>>

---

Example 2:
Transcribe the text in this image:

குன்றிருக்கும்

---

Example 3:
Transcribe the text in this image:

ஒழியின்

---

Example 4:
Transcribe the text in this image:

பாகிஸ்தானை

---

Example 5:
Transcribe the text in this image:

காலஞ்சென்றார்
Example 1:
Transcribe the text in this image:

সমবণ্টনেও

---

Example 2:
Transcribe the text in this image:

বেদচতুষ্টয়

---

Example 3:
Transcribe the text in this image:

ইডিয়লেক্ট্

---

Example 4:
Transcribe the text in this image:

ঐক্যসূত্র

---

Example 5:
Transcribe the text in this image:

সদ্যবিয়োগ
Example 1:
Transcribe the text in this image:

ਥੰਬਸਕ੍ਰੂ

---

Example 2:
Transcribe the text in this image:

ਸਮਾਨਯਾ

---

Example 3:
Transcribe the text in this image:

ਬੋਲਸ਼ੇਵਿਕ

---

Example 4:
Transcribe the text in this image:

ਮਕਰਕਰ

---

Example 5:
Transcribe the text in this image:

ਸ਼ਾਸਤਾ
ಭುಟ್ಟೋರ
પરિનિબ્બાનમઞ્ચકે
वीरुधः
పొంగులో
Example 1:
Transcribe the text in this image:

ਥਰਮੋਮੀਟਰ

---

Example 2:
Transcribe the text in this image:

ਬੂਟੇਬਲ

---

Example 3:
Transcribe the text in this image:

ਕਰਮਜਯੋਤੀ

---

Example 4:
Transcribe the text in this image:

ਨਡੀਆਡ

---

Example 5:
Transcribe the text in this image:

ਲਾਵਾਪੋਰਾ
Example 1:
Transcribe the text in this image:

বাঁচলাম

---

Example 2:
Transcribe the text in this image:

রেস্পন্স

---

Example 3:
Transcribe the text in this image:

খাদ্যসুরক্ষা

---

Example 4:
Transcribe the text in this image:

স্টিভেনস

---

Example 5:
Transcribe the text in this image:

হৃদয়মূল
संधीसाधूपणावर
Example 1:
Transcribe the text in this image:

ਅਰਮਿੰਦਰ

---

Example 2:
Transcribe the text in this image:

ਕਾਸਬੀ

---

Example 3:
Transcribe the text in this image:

<<

> _Task goal_
Every entry is to be copied exactly, with none omitted.

> _Solution for this problem_
---

Example 2:
Transcribe the text in this image:

குன்றிருக்கும்

---

Example 3:
Transcribe the text in this image:

ஒழியின்

---

Example 4:
Transcribe the text in this image:

பாகிஸ்தானை

---

Example 5:
Transcribe the text in this image:

காலஞ்சென்றார்
Example 1:
Transcribe the text in this image:

সমবণ্টনেও

---

Example 2:
Transcribe the text in this image:

বেদচতুষ্টয়

---

Example 3:
Transcribe the text in this image:

ইডিয়লেক্ট্

---

Example 4:
Transcribe the text in this image:

ঐক্যসূত্র

---

Example 5:
Transcribe the text in this image:

সদ্যবিয়োগ
Example 1:
Transcribe the text in this image:

ਥੰਬਸਕ੍ਰੂ

---

Example 2:
Transcribe the text in this image:

ਸਮਾਨਯਾ

---

Example 3:
Transcribe the text in this image:

ਬੋਲਸ਼ੇਵਿਕ

---

Example 4:
Transcribe the text in this image:

ਮਕਰਕਰ

---

Example 5:
Transcribe the text in this image:

ਸ਼ਾਸਤਾ
ಭುಟ್ಟೋರ
પરિનિબ્બાનમઞ્ચકે
वीरुधः
పొంగులో
Example 1:
Transcribe the text in this image:

ਥਰਮੋਮੀਟਰ

---

Example 2:
Transcribe the text in this image:

ਬੂਟੇਬਲ

---

Example 3:
Transcribe the text in this image:

ਕਰਮਜਯੋਤੀ

---

Example 4:
Transcribe the text in this image:

ਨਡੀਆਡ

---

Example 5:
Transcribe the text in this image:

ਲਾਵਾਪੋਰਾ
Example 1:
Transcribe the text in this image:

বাঁচলাম

---

Example 2:
Transcribe the text in this image:

রেস্পন্স

---

Example 3:
Transcribe the text in this image:

খাদ্যসুরক্ষা

---

Example 4:
Transcribe the text in this image:

স্টিভেনস

---

Example 5:
Transcribe the text in this image:

হৃদয়মূল
संधीसाधूपणावर
Example 1:
Transcribe the text in this image:

ਅਰਮਿੰਦਰ

---

Example 2:
Transcribe the text in this image:

ਕਾਸਬੀ

---

Example 3:
Transcribe the text in this image:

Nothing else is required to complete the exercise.